Bis dahin ist es noch eine Menge Arbeit – und wenig Zeit. Ganze zwei Proben stehen noch an bis zur Premiere. Dafür wirkt die heutige Session noch ziemlich unfertig. »Das macht mich schon ein bisschen nervös«, sagt Toma auf dem Weg zum Mittagessen. Mouse on Mars sind auf vier Kontinenten aufgetreten und bringen 18 Jahre Musikerfahrung mit. Und doch ist Paeanumnion auch für sie kein Projekt wie jedes andere.

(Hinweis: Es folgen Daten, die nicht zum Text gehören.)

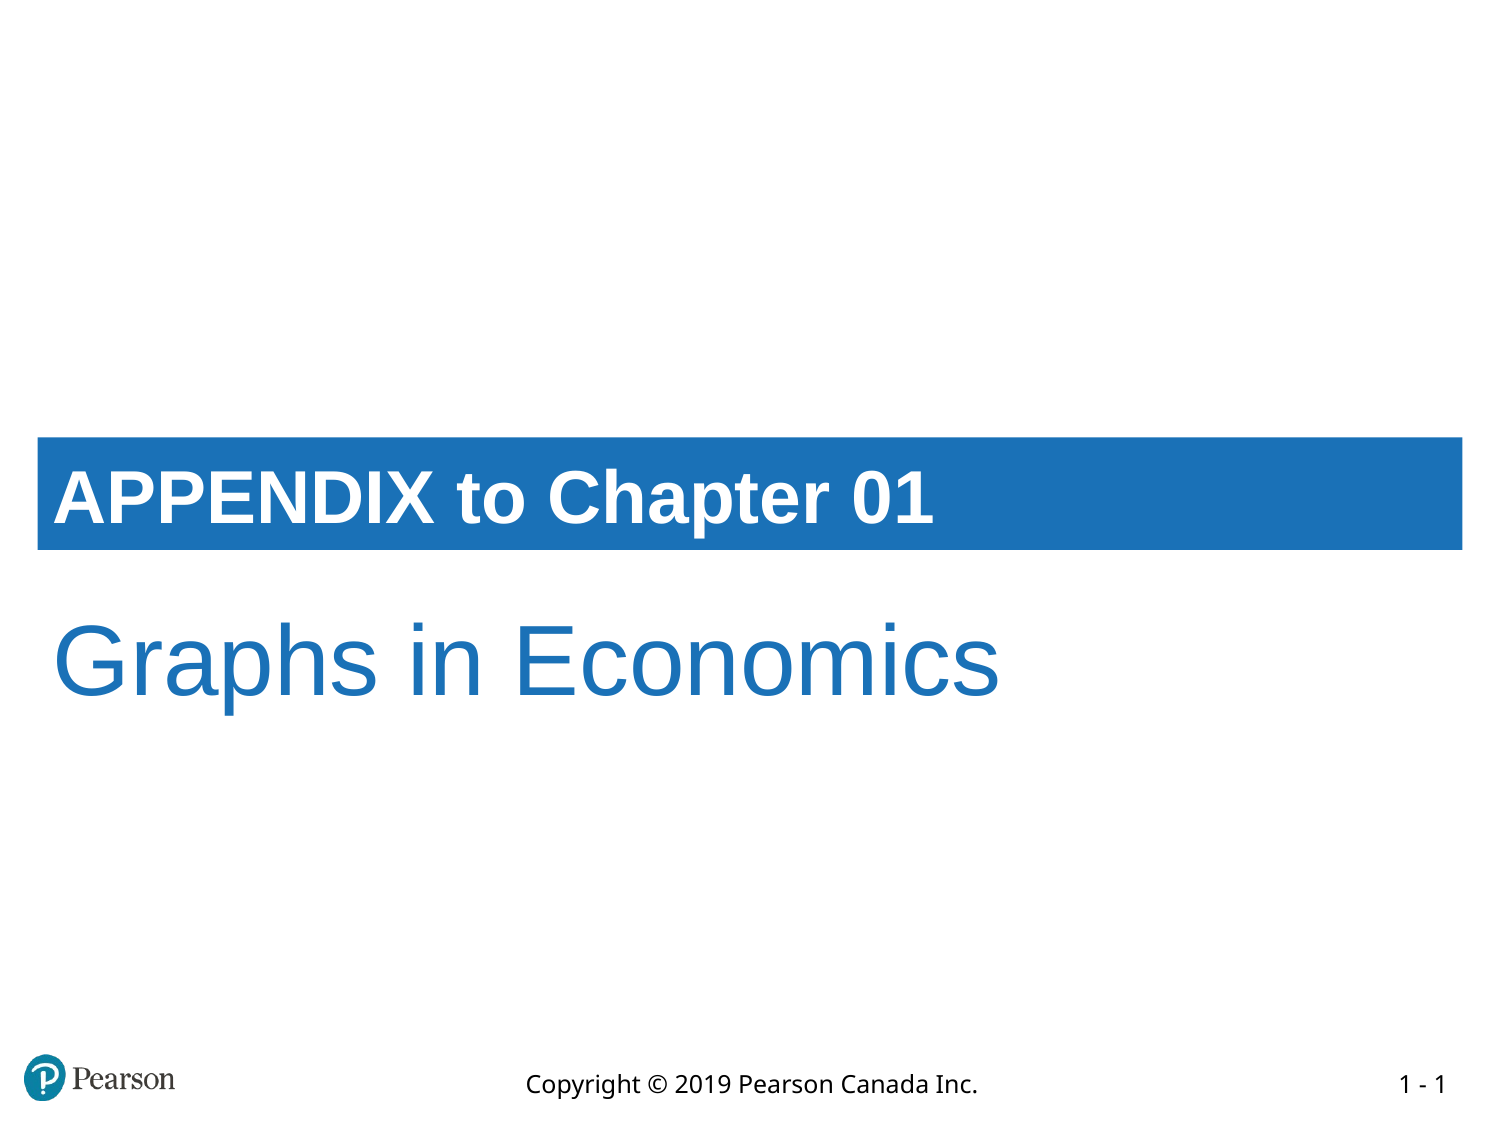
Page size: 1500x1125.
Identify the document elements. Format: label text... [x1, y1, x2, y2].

list Graphs in Economics [37, 587, 1463, 713]
picture [49, 1054, 175, 1101]
picture [31, 1063, 59, 1095]
title APPENDIX to Chapter 01 [37, 437, 1463, 550]
picture [24, 1054, 43, 1074]
picture [24, 1084, 35, 1101]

Das hat auch mit Geld zu tun. »Andi und ich sind einfach nicht gewohnt, in Segmenten zu arbeiten«, sagt Werner in einer winzigen Suppenbude zwei Querstraßen vom Mediapark entfernt. Er meint die fest kalkulierten Probenzeiten mit dem Orchester, für die er und Toma nach Köln reisen. »Wenn wir alleine arbeiten, vergessen wir oft die Zeit. Das geht hier nicht.« Andererseits wissen Mouse on Mars natürlich, dass der Kompositionsauftrag zu Paeanumnion und die dazu gehörigen Geldspritzen von KölnMusik und der Kunststiftung NRW einen ganz anderen Konzertrahmen ermöglichen. Allein die Sisyphosarbeit der Notentranskription wäre ohne die Philharmonie im Rücken wohl kaum zu bezahlen gewesen.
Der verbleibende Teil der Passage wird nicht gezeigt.